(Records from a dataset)
▬▬▬▬▬▬

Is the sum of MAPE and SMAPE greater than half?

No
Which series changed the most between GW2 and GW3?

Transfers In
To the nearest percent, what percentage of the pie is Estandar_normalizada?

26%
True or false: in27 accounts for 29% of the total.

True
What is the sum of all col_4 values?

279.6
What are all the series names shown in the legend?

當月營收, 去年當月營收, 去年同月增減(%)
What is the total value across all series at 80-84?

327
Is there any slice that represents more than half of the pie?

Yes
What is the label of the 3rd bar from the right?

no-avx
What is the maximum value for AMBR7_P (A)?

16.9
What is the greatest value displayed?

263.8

▬▬▬▬▬▬

## Work item:
Return each line of the material above that contains the word "across".

## Response to the task:
What is the total value across all series at 80-84?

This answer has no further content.